As babies, feelings are our language - they are our immediate experience of the world and we rely on our parents to interpret our feelings correctly and then meet our needs. We come into the world with four feelings imprinted on our DNA. They are: excitement, joy, fear and anger. Excitement is curiosity, joy is about the discovery, fear about feeling threatened by something we can’t manage and anger is an attempt at management.

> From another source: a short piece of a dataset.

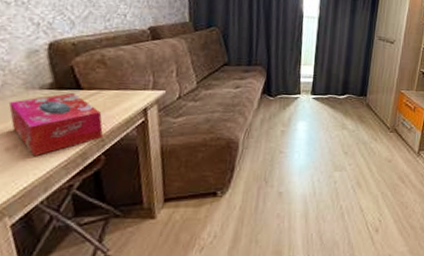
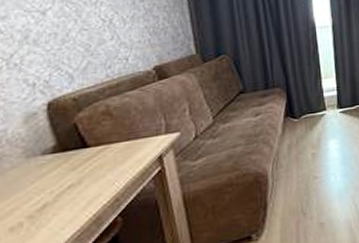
tissue box: present [8,92,104,157] -> none [8,152,118,233]

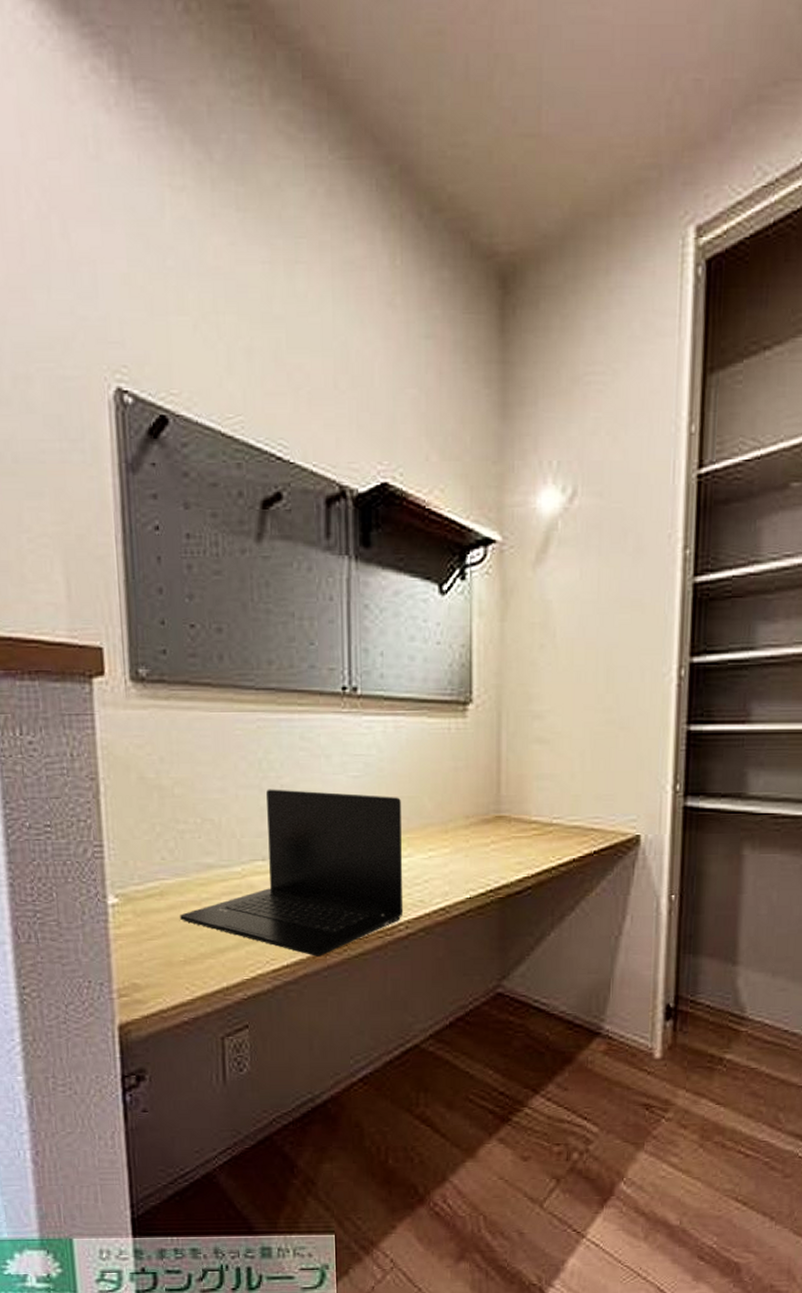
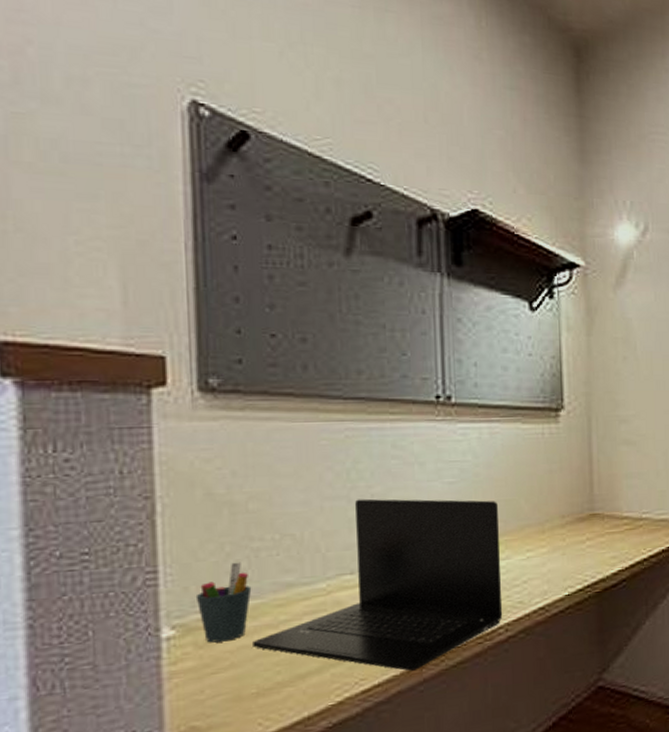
pen holder: none [133,842,179,913] -> present [195,562,252,643]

As adults, we tend to manage our fear with anger. Feelings are for taking an action -we have to do something! For an adult that often means asserting oneself in a confrontation with another person if we feel demeaned, which can be really scary! For a baby fear is expressed by hiding, running or crying and it is expected that mom or dad will come to the rescue with protection and comfort. Too often they do not. As a baby when I have a felt sense of being lonely, I cry out trusting someone will come to comfort me. If they do come, order to my universe is restored and hope regained. If they don’t come I will eventually lose trust and over time anger sets in to cover up fear. During the "terrible twos" individuation sets in in earnest and many parents take those “no’s” personally as opposition and a threat to their authority. This can often be the beginning of parents giving their children the message that feelings are not O.K. and to go into denial of them. Dignity becomes eroded over time when we get "the look" that says be quiet; or don’t upset your mom/dad right now; or I'll give you something to cry about; or what are you looking at? Well, you get the idea. So, this denial of feelings is enough to take your dignity away let alone the horror of physical abuse or incest which can also be present. Children are not objects; they are human beings deserving of respect from day one. Dignity retrieval, is about education on family dynamics; making connections between the past and how it plays into your emotional present; then getting the anger out reclaiming your dignity which is your inherent right to your opinions, needs, no’s and yes's, choices etc. Sometimes, we can’t say a heartfelt “"yes" until we can say a heartfelt “no”. Then real forgiveness can take place. Not forgiveness “lite” which just comes from your head. But rather from your heart.
You can make lasting change. This is short term therapy. In three intensive weeks you can save yourself years of conventional talk therapy.
Finally, a quote from Aristotle on anger: “To be angry with the right person, to the right degree, at the right time, for the right purpose and in the right way. That is what’s desirable after all isn’t it?”